Model Configurations

Model Configuration

Before we can train our transformer, we need to decide on all the hyperparameters and settings that control both the model and the training process. These settings are stored in a configuration object, which in our case is implemented using a Python dataclass called TrainingConfig located in SimpleLLaMA\simple_llama\pretraining\config.py.

The configuration file may look intimidating at first, since it lists dozens of parameters. But many of them are straightforward once you understand the categories they fall into. The following are the most important ones.

The first group defines where the data and outputs are stored. For example:

dataset_dir tells the program where to find the pre-tokenized dataset files.
tokenizer_path points to the JSON file that contains the trained tokenizer.
ckpt_dir specifies the folder where model checkpoints will be saved during training.
log_file is a simple text file where progress (like loss values) is recorded.
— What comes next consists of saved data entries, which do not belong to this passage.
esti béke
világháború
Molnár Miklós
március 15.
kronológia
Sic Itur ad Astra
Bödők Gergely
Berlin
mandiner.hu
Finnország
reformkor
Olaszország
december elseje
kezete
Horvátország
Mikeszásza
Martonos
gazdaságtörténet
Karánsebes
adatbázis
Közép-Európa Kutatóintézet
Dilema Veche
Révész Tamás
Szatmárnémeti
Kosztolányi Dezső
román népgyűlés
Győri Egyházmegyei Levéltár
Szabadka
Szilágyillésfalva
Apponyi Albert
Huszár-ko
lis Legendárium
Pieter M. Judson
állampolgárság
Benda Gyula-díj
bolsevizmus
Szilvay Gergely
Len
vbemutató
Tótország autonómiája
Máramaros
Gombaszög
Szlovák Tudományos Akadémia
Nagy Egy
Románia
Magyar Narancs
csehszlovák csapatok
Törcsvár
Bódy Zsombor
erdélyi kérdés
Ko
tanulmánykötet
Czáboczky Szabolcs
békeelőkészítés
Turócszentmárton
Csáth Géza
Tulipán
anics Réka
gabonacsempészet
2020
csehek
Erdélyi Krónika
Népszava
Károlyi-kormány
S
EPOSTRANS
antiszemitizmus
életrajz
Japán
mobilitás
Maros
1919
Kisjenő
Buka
Together, these ensure the training script knows both where to read the data from and where to save its results.

Next, we have the batch and sequence length parameters, which directly control how much data the model processes at once.

batch_size is the number of sequences per batch. If you set this to 4, then each step processes 4 separate chunks of text in parallel.
max_seq_len is the maximum number of tokens per sequence. For example, if max_seq_len = 2048, then each input sequence is capped at 2048 tokens long. Longer documents must be split into smaller pieces.
tokens_per_update defines how many tokens are processed before the optimizer takes a step. Since this touches upon gradient accumulation, which is outside the scope of this basic explanation, it will be covered in the training_advanced.md file.
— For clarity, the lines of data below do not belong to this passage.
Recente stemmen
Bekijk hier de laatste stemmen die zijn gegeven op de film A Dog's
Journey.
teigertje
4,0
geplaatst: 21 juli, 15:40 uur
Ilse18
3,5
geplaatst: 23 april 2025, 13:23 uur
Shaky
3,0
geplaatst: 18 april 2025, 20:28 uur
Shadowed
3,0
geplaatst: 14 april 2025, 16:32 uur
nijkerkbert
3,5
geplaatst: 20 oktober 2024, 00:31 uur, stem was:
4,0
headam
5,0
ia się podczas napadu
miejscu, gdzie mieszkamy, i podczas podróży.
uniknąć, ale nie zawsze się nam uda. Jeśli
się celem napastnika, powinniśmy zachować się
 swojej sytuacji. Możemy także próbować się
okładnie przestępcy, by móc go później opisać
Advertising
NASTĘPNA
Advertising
These three parameters together determine how much work the model is doing in each training step and a major factor of how much GPU memory the model will consume.

Then comes the model architecture itself. These parameters define the shape and capacity of the transformer network:

n_embd is the embedding dimension, the size of the vector used to represent each token internally. Larger values allow the model to capture richer relationships, but also make it heavier to train.
n_heads sets how many attention heads are used per layer. Each head can focus on different relationships in the sequence, so more heads allow for more diverse patterns.
n_layers is the number of stacked decoder layers. Each layer refines the token representations further, so deeper models are generally more powerful.
multiple_of controls the feedforward layer’s hidden dimension. Instead of choosing an arbitrary number, this ensures the size is a multiple of a fixed value (like 256), which helps optimize matrix multiplications on GPUs.
eps is a tiny value added in normalization layers to avoid division by zero errors. It’s not something you usually tweak, but it is essential for numerical stability.
theta sets the base frequency for Rotary Position Embeddings (RoPE), which are used to encode token positions into the model. Again, you typically leave this at its default.
dropout is a regularization mechanism where some connections are randomly “dropped” during training. For large pretraining, this is often set to 0.0 because the dataset itself provides enough variety, but in smaller-scale experiments you might increase it to avoid overfitting.

These architecture parameters is the core of the model. Changing them fundamentally alters the size and behavior of the transformer.

Another critical part of the config is the training schedule. Training a large language model is not just about choosing an optimizer and running it — we also need to carefully plan how the learning rate evolves over time.

warmup_iterations specifies how many steps are used to gradually increase the learning rate at the start of training. This prevents the model from diverging early on.
max_lr is the peak learning rate reached after warmup.
min_lr is the final learning rate at the end of training, typically reached through a cosine decay schedule.
beta1 and beta2 are parameters of the AdamW optimizer, which control how much past gradients influence the updates.
weight_decay is a form of regularization that prevents weights from growing too large, helping the model generalize better.

Together, these define the “pace” at which the model learns.

Finally, we have the training tokens and evaluation settings.

training_tokens is the total number of tokens the model will see during training. For example, 45e9 means 45 billion tokens in total.
eval_interval controls how often the model’s progress is evaluated. For instance, every 32 steps the model might generate text and log its loss.
model_gen_multiplier adjusts how frequently sample generations are produced during training.

The config also includes checkpointing settings such as token_ckpt (how often to save the model in terms of tokens processed) and load_ckpt (whether to resume from a previous run).

Even though this configuration object looks large, most of its parameters can be grouped into four main categories: paths, batching, model architecture, and training schedule. For the beginner doc, you don’t need to memorize every single field — the important thing is to understand what each group does. The rest can be treated as implementation details that you return to once you start experimenting.